Laboratory of Innate Immunity and Cell Death Publication

PUBLICATION

Innate immune sensing of dietary alcohol ignites inflammation to drive alcohol-related disease
Author
Yeonseo Jang†, Hoeun Bae†, SuHyeon Oh†, Gyeongju Yu†
Co-author
Hyun Bae , Minh Quan Nguyen , Raghvendra Mall , Minjie Fu , Aritra Ghosh , Jihye Lee , Suhyun Kim , Seyun Shin , Nabukenya Mariam , Cheong Seok , Daesik Kim, SangJoon Lee*, Si Ming Man*, Rajendra Karki*
Journal
Science Advances
Status
2026
Vol
12
Page
nn
Year
2026

Abstract


Alcohol consumption has short- and long-term impacts on physical and mental health. Although multiple host and environmental factors contribute to alcohol-related disease, the innate immune sensors that detect toxic signals from alcohol remain poorly defined. Here, we show that alcohol cooperates with sterile- or infection-induced interferon signaling to drive inflammatory cell death, cytokine release, and liver injury in humans and mice. We identified the pattern recognition receptor Z-DNA binding protein 1 (ZBP1) as a key innate immune sensor mediating pyroptosis, apoptosis, and necroptosis in response to combined ethanol and interferon stimulation.
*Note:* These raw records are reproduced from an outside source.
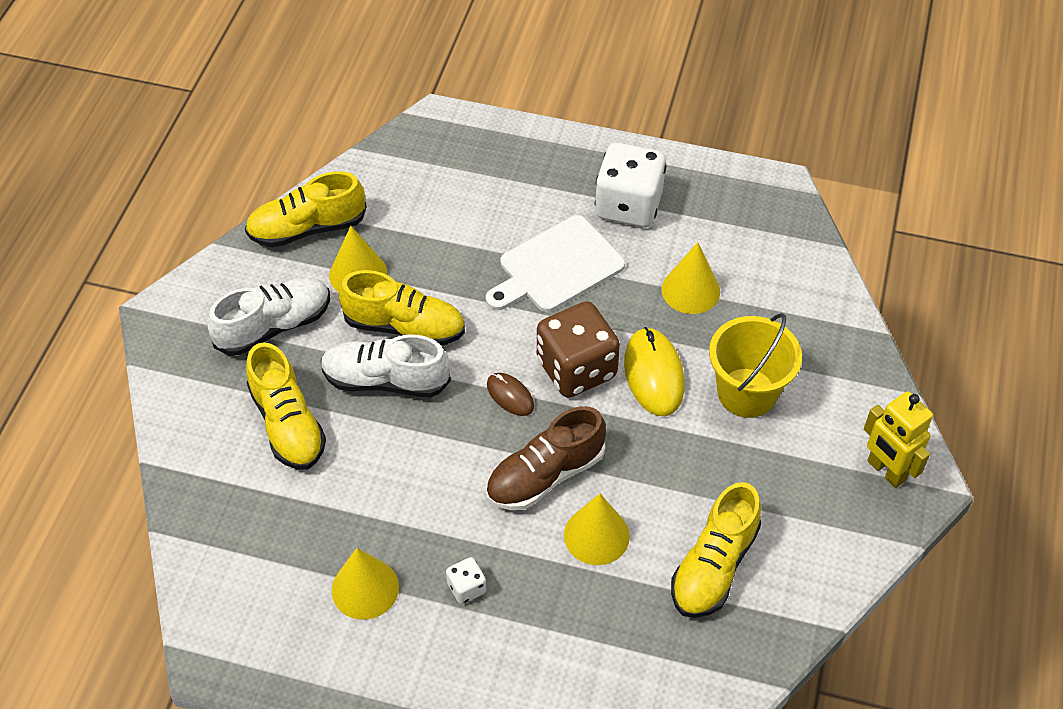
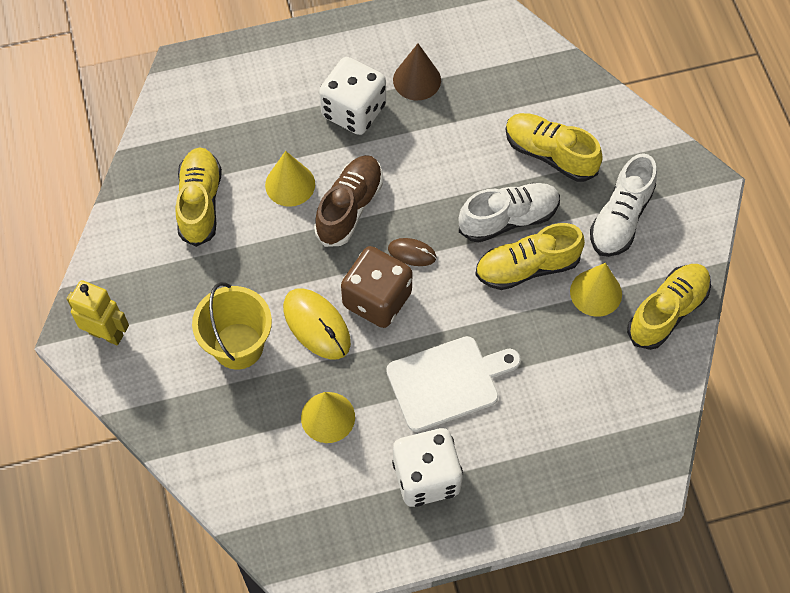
camera: 150 degrees right, 10 degrees up
(365, 588) = (417, 80): yellow cone -> brown cone
(466, 588) = (353, 111): white dice -> white dice, size x2.24
(557, 267) = (447, 382): white cutting board -> white cutting board turned 45 degrees clockwise

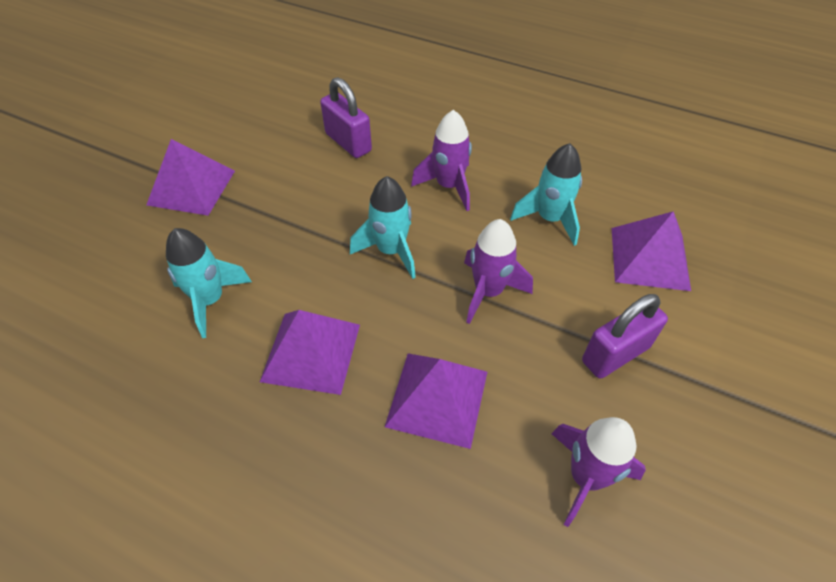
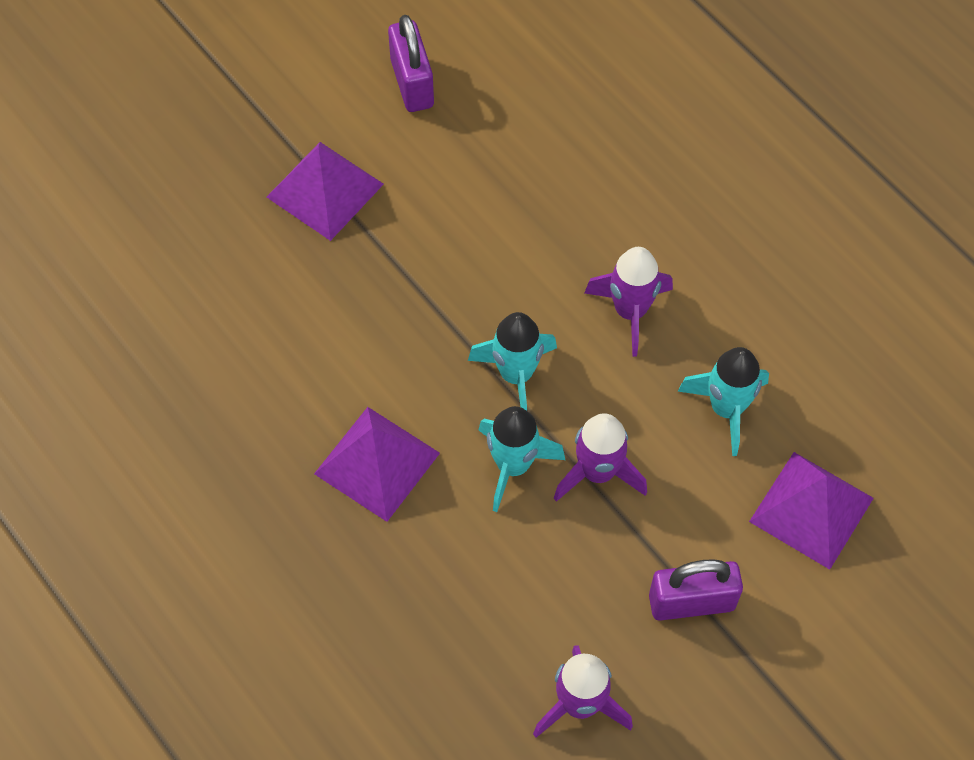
camera: 25 degrees right, 10 degrees up
(210, 300) = (296, 357): turquoise rocket -> turquoise rocket (513, 465)
(348, 142) = (539, 192): purple padlock -> purple padlock (412, 83)
(437, 398) = (479, 567): purple pyramid -> none

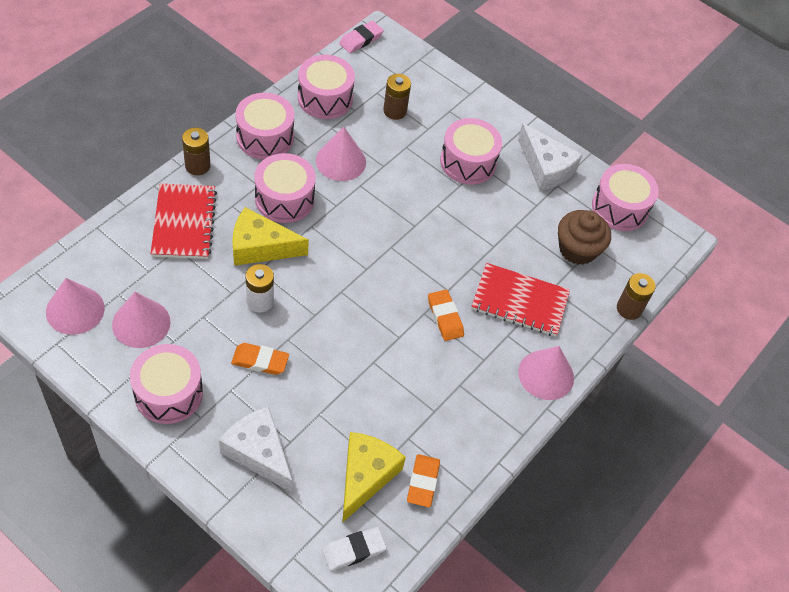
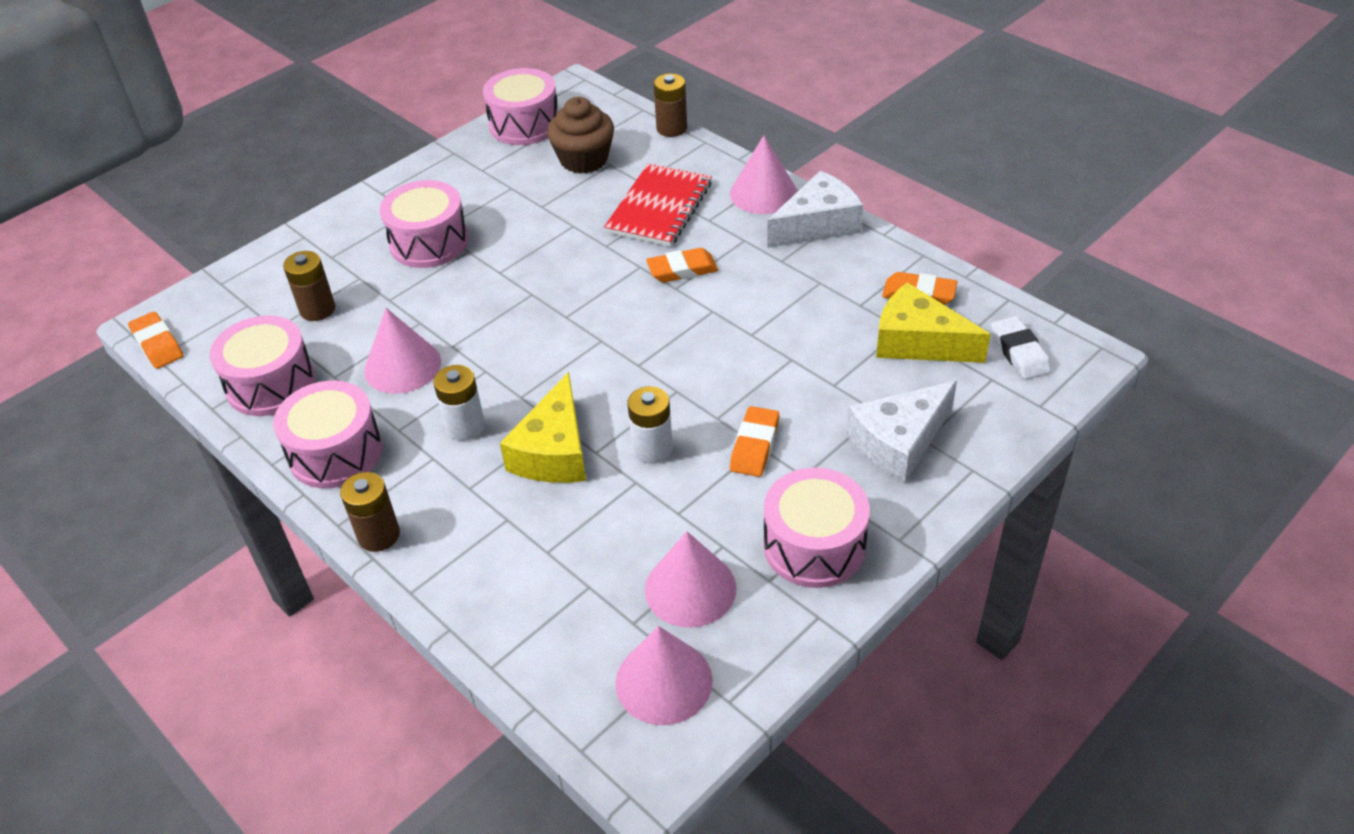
camera: 75 degrees left, 10 degrees down
(184, 223) = (497, 546): red notebook -> none
(284, 199) = (465, 426): pink drum -> white battery
(361, 40) = (157, 344): pink eraser -> orange eraser
(545, 168) = (451, 177): white cheese -> white cheese (818, 224)

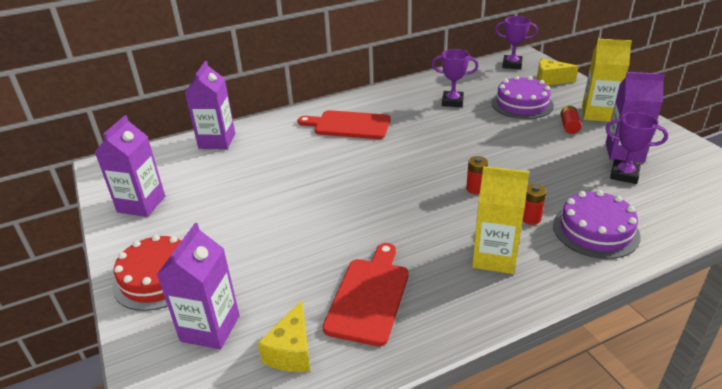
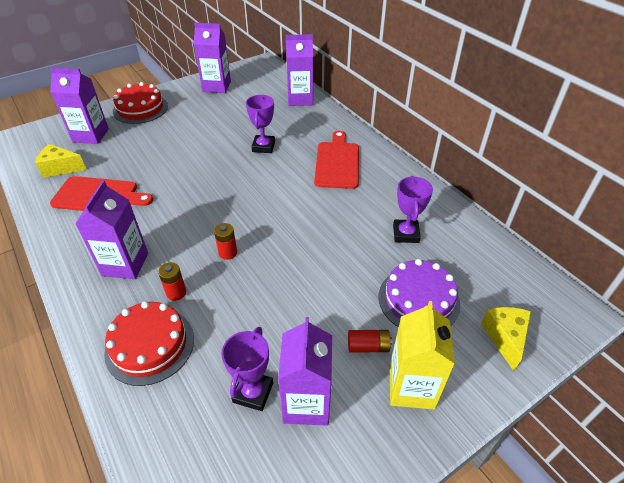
camera: 80 degrees right, 10 degrees up
(494, 257) = (125, 264): yellow carton -> purple carton
(512, 65) = (540, 295): purple trophy -> purple trophy (263, 147)
(595, 230) = (150, 345): purple cake -> red cake

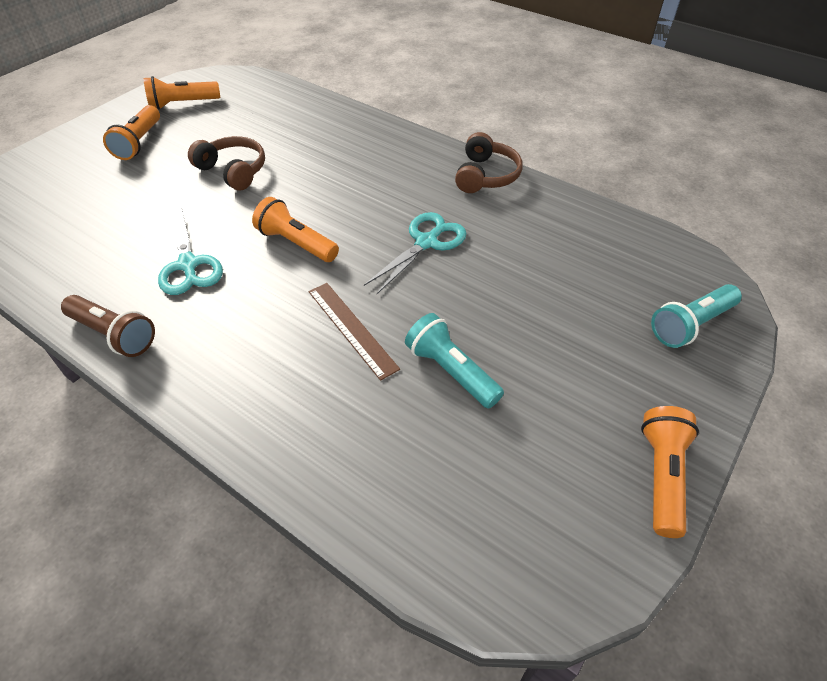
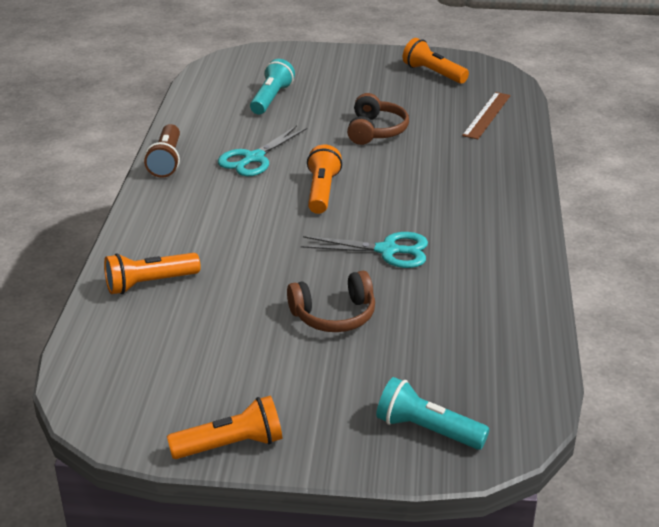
camera: 60 degrees right, 15 degrees down
(139, 143) = (362, 80): orange flashlight -> orange flashlight (149, 283)
(352, 328) = (255, 250): brown ruler -> brown ruler (487, 115)
(451, 371) = (252, 309): turquoise flashlight -> turquoise flashlight (271, 99)
(486, 175) = (519, 252): brown headphones -> brown headphones (334, 315)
While interferon elevated ZBP1, ethanol suppressed adenosine deaminase acting on RNA 1 (ADAR1) expression. Together, interferon and ethanol activated JNK signaling to promote Z-RNA formation, triggering ZBP1. These findings reveal a mechanism by which alcohol and interferon converge to induce ZBP1-dependent inflammatory cell death and liver pathology, providing mechanistic insight and highlighting potential therapeutic targets for alcohol-related disease.



† These authors contributed equally to this work.